On that fateful day Jane found Dick on the internet, Jane wasn’t sure what to do. Should she contact him? Both lovers have moved on in life, what’s the point? Does she dare touch the healed wounds in her heart? Jane knew she must be crazy to even consider it.
Jane has never prided herself on her sane actions.
It seems like the old saying of ‘history repeats itself’ holds true because Jane couldn’t help herself. She contacted Dick.
KABLAMO!
(That’s the sound of Jane falling out of her chair as the last ounce of sanity she had flew out the window.)

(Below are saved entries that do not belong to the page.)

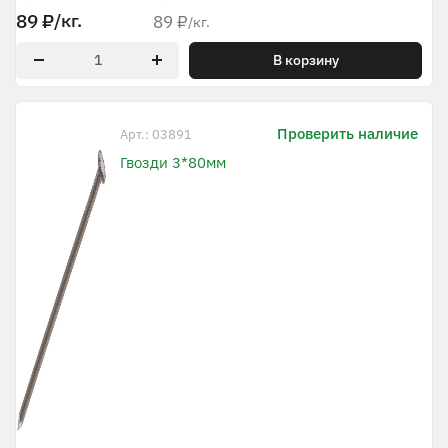
89
₽
/кг.
89
₽
/кг.
В корзину
Проверить наличие
Арт.: 03891
Гвозди 3*80мм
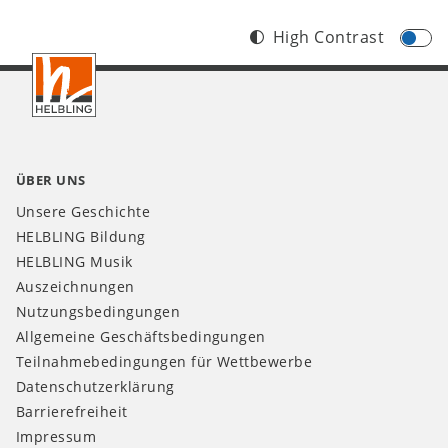
High Contrast
Footer
DE
ÜBER UNS
Unsere Geschichte
HELBLING Bildung
HELBLING Musik
Auszeichnungen
Nutzungsbedingungen
Allgemeine Geschäftsbedingungen
Teilnahmebedingungen für Wettbewerbe
Datenschutzerklärung
Barrierefreiheit
Impressum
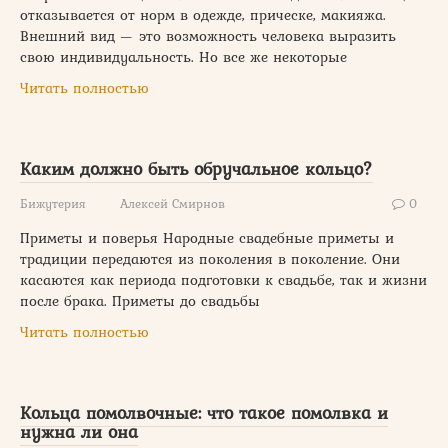
отказывается от норм в одежде, прическе, макияжа.
Внешний вид — это возможность человека выразить
свою индивидуальность. Но все же некоторые
Читать полностью
Каким должно быть обручальное кольцо?
Бижутерия
Алексей Смирнов
0
Приметы и поверья Народные свадебные приметы и
традиции передаются из поколения в поколение. Они
касаются как периода подготовки к свадьбе, так и жизни
после брака. Приметы до свадьбы
Читать полностью
Кольца помолвочные: что такое помолвка и
нужна ли она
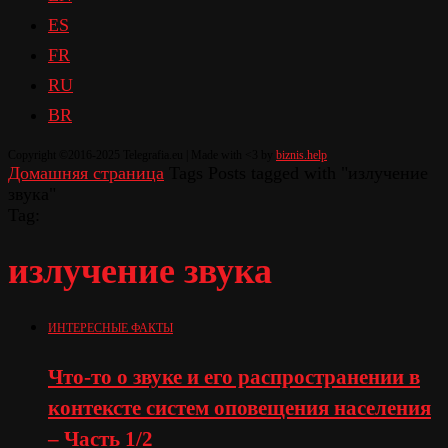
ES
FR
RU
BR
Copyright ©2016-2025 Telegrafia.eu | Made with <3 by
biznis.help
Домашняя страница
Tags
Posts tagged with "излучение
звука"
Tag:
излучение звука
ИНТЕРЕСНЫЕ ФАКТЫ
Что-то о звуке и его распространении в
контексте систем оповещения населения
– Часть 1/2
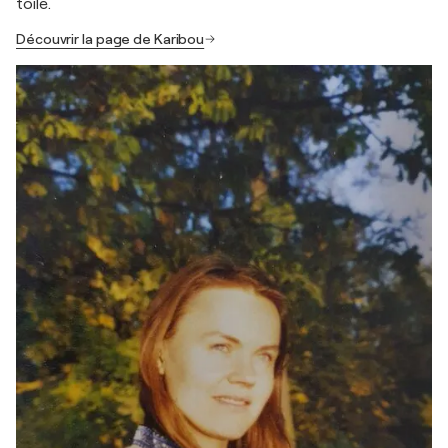
toile.
Découvrir la page de Karibou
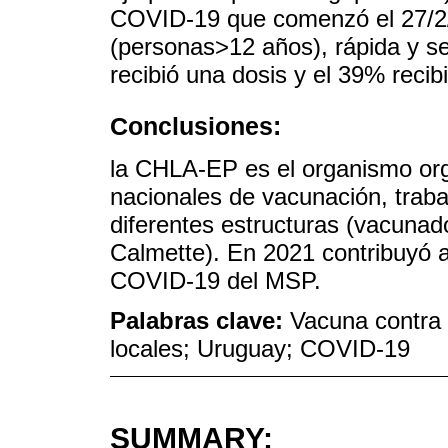
COVID-19 que comenzó el 27/2/2
(personas>12 años), rápida y se
recibió una dosis y el 39% recib
Conclusiones:
la CHLA-EP es el organismo org
nacionales de vacunación, trab
diferentes estructuras (vacunad
Calmette). En 2021 contribuyó a
COVID-19 del MSP.
Palabras clave:
Vacuna contra 
locales; Uruguay; COVID-19
SUMMARY:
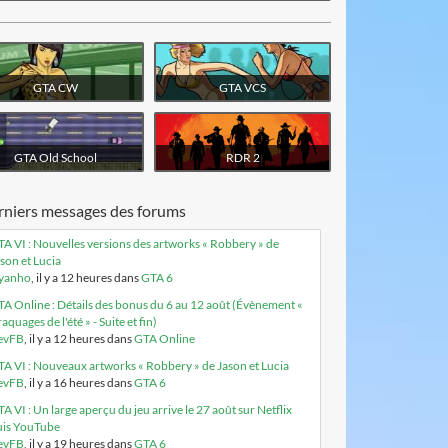
visiter le site
visiter le site
GTA CW
GTA VCS
visiter le site
visiter le site
GTA Old School
RDR 2
niers messages des forums
A VI : Nouvelles versions des artworks « Robbery » de
son et Lucia
syanho
, il y a 12 heures dans
GTA 6
A Online : Détails des bonus du 6 au 12 août (Évènement «
aquages de l'été » - Suite et fin)
evFB
, il y a 12 heures dans
GTA Online
A VI : Nouveaux artworks « Robbery » de Jason et Lucia
evFB
, il y a 16 heures dans
GTA 6
A VI : Un large aperçu du jeu arrive le 27 août sur Netflix
uis YouTube
evFB
, il y a 19 heures dans
GTA 6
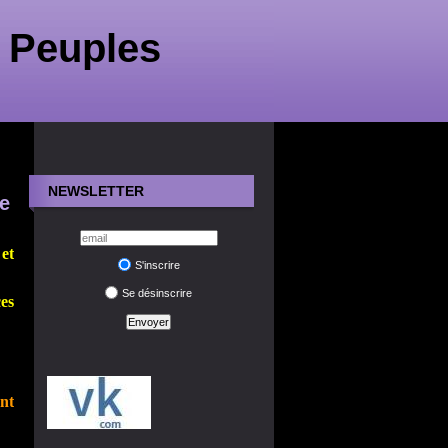
 Peuples
NEWSLETTER
e
et
S'inscrire
Se désinscrire
es
nt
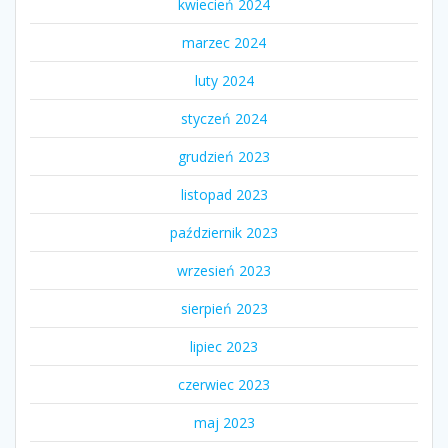
kwiecień 2024
marzec 2024
luty 2024
styczeń 2024
grudzień 2023
listopad 2023
październik 2023
wrzesień 2023
sierpień 2023
lipiec 2023
czerwiec 2023
maj 2023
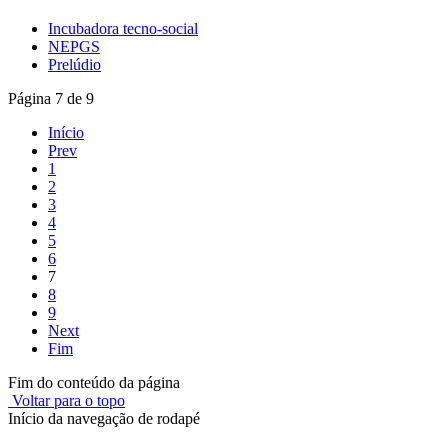
Incubadora tecno-social
NEPGS
Prelúdio
Página 7 de 9
Início
Prev
1
2
3
4
5
6
7
8
9
Next
Fim
Fim do conteúdo da página
Voltar para o topo
Início da navegação de rodapé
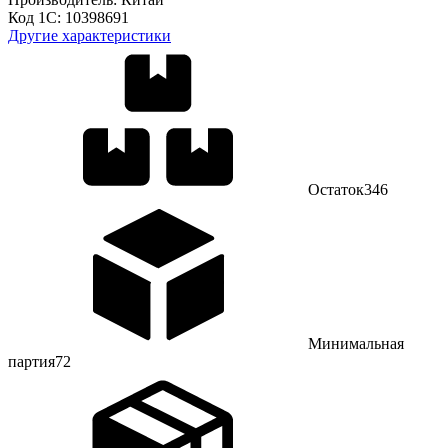
Код 1С:
10398691
Другие характеристики
Остаток
346
Минимальная
партия
72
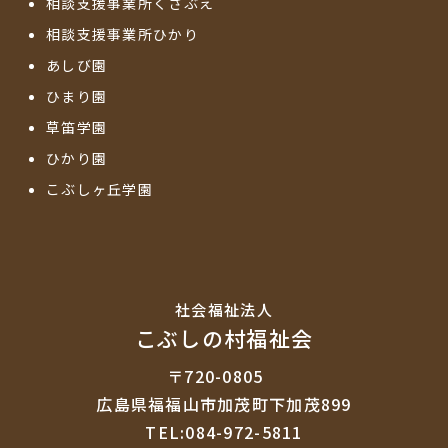
相談支援事業所くさぶえ
相談支援事業所ひかり
あしび園
ひまり園
草笛学園
ひかり園
こぶしヶ丘学園
社会福祉法⼈
こぶしの村福祉会
〒720-0805
広島県福福山市加茂町下加茂899
TEL:084-972-5811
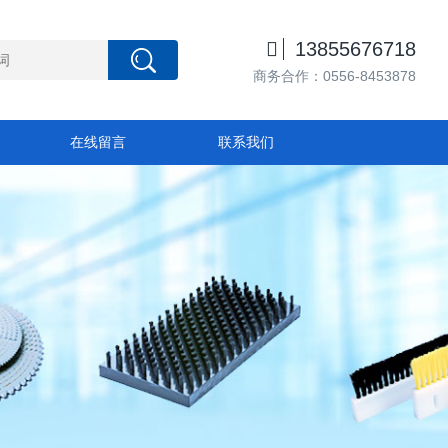

13855676718
商务合作：0556-8453878
在线留言
联系我们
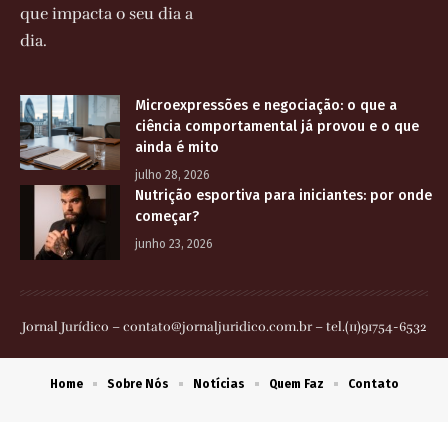
que impacta o seu dia a
dia.
Microexpressões e negociação: o que a
ciência comportamental já provou e o que
ainda é mito
julho 28, 2026
Nutrição esportiva para iniciantes: por onde
começar?
junho 23, 2026
Jornal Jurídico –
contato@jornaljuridico.com.br
– tel.(11)91754-6532
Home
Sobre Nós
Notícias
Quem Faz
Contato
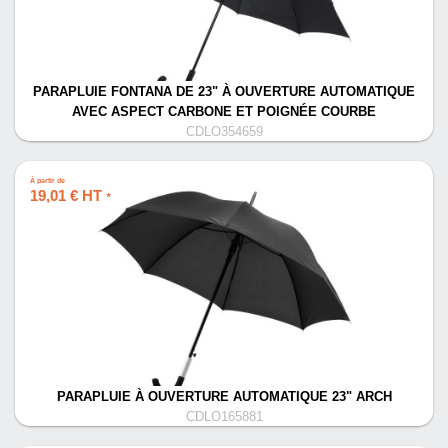
PARAPLUIE FONTANA DE 23" À OUVERTURE AUTOMATIQUE
AVEC ASPECT CARBONE ET POIGNÉE COURBE
CDLO354659
À partir de
19,01 € HT
*
PARAPLUIE À OUVERTURE AUTOMATIQUE 23" ARCH
CDLO165881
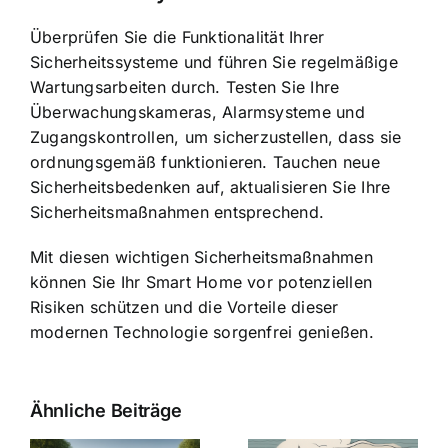
Überprüfen Sie die Funktionalität Ihrer
Sicherheitssysteme und führen Sie regelmäßige
Wartungsarbeiten durch. Testen Sie Ihre
Überwachungskameras, Alarmsysteme und
Zugangskontrollen, um sicherzustellen, dass sie
ordnungsgemäß funktionieren. Tauchen neue
Sicherheitsbedenken auf, aktualisieren Sie Ihre
Sicherheitsmaßnahmen entsprechend.
Mit diesen wichtigen Sicherheitsmaßnahmen
können Sie Ihr Smart Home vor potenziellen
Risiken schützen und die Vorteile dieser
modernen Technologie sorgenfrei genießen.
Ähnliche Beiträge
Die Evolution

What was Jane thinking? The narrator says who the hell knows.
Dick replied to Jane's email.
KAWOWZA!
(That’s the sound of Jane throwing her upper body out of the window and taking huge gulps of air to fend off the feeling light-headedness.)
In recent weeks, Dick and Jane have exchanged innocent emails. They caught up on the major life events of the past 17 years – kids, marriage, jobs, yada yada. But then, Dick wanted to ask Jane some things that couldn’t be asked via work email. Dick wanted Jane to call him. So she did.
KAWHOOSH!
(That’s the sound of any sense Jane had left flying out of the same window.)
Dicks’s voice hasn’t changed in 17 years. He stills says Jane’s name the exact same way he did all those years ago. Jane couldn’t help but smile to hear it and she felt that old familiar swelling in her chest again. In just 30 seconds after hearing his voice. After 17 years.
The narrator won’t tell what was said in the overall (and still generally innocent) conversation because it isn’t necessary to propel the story. What is necessary for the readers to know is that Jane discovered she has blocked out their last night together.
While Jane does have some memory of that last heartbreaking night, her memory ends with the two driving in a car to some vague destination, Jane giddy just to be in Dick’s presence. Jane knows something must have happened after that because that was the night that ended their love affair once and for all, but Jane didn’t know exactly what.
Dick did remember and he told Jane.
Jane should have realized wounds caused by the ending of such a torrid love affair always heal weakly and jaggedly. But she didn’t. Jane is a little naïve when it comes to the darker side of the heart.
Instead, Jane was completely unprepared for the sudden fissure that erupted in her. As Dick retold the story, Jane began to recall flashes of events. Just a flicker of memories from that night caused her breath to shorten, her heart to feel as if caught in a vise, and her face to grimace in long-forgotten pain. Repressed memories began to surface and crack the walls she’d built to forget.
What has Jane done?
To be continued if the narrator feels Jane can withstand the debridement of this obviously poorly healed wound of the heart and Megan will tolerate this poor excuse for a melodrama to be on her blog again.